Directive: Copy the lines of the records below, starting with the line that contains "LOCAL TV NEWS VIDEO" and going on through the line that contains "Almost 40 years more". Swap "Mosaic" for "Panorama" and keep everything else the same.

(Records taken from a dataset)
======

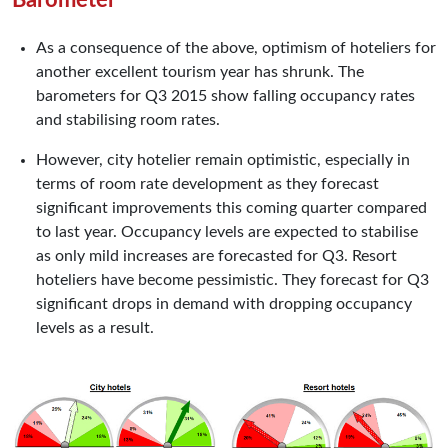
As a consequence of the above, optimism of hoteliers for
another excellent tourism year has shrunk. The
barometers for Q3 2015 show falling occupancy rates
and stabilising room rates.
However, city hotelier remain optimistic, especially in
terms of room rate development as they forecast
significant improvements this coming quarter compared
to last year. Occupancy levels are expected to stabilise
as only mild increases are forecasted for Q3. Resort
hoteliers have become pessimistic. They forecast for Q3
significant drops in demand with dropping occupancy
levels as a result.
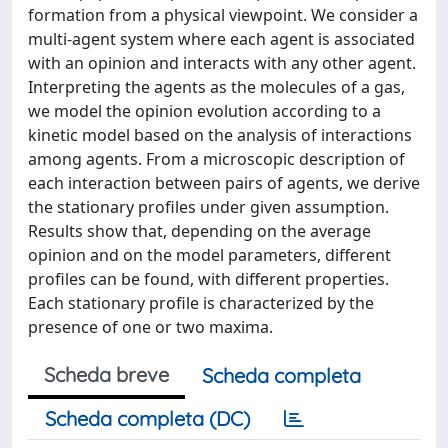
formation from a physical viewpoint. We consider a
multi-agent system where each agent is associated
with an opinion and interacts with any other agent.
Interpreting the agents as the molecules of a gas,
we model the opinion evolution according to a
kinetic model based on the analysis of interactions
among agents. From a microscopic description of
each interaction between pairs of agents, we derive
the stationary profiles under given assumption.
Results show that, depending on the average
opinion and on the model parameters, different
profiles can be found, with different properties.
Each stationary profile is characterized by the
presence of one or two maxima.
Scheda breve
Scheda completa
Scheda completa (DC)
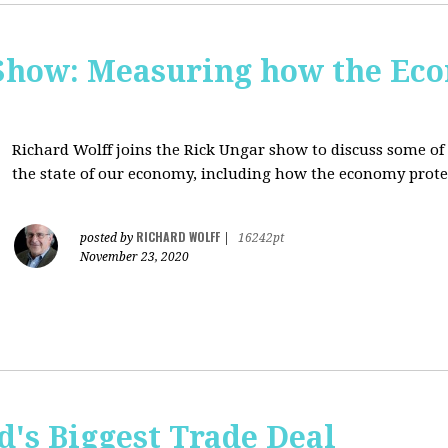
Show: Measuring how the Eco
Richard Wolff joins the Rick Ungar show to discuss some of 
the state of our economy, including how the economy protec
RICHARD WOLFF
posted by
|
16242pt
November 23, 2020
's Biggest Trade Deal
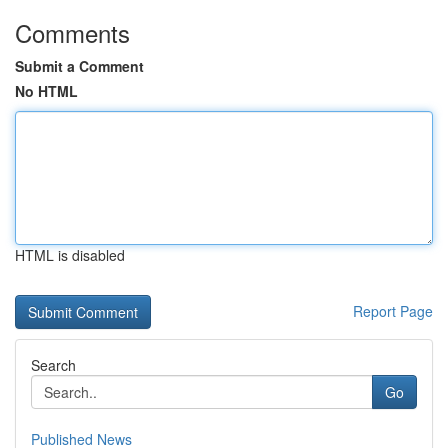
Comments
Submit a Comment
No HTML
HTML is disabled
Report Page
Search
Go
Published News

======

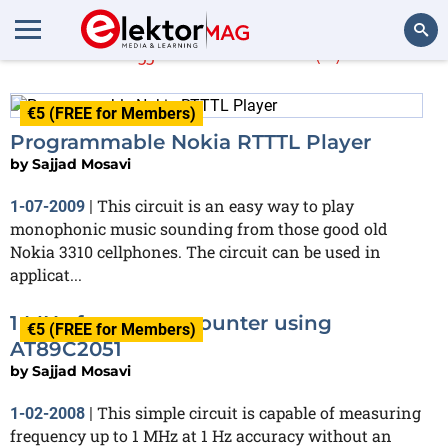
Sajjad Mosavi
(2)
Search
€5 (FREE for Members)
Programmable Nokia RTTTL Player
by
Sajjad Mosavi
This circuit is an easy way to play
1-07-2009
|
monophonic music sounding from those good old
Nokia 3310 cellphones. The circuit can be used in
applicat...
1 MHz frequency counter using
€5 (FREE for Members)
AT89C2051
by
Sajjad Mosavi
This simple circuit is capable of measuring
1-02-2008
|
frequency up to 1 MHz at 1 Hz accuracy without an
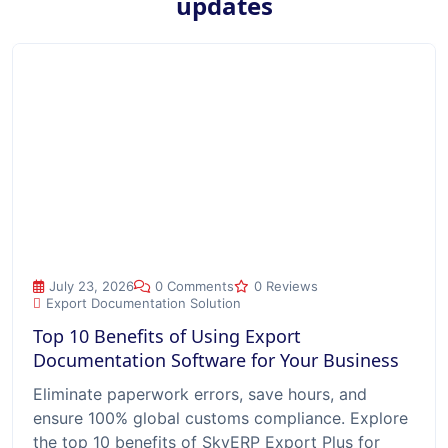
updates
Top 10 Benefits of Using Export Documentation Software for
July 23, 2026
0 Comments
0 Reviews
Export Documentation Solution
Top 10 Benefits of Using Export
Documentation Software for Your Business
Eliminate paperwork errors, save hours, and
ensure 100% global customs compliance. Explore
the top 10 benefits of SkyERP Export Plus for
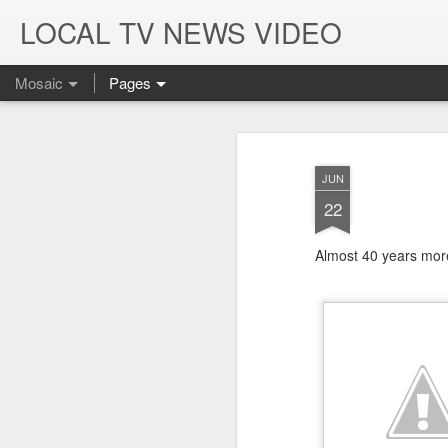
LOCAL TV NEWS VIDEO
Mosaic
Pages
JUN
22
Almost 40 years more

======

Exercise response:
LOCAL TV NEWS VIDEO
Panorama
Pages
JUN
22
Almost 40 years more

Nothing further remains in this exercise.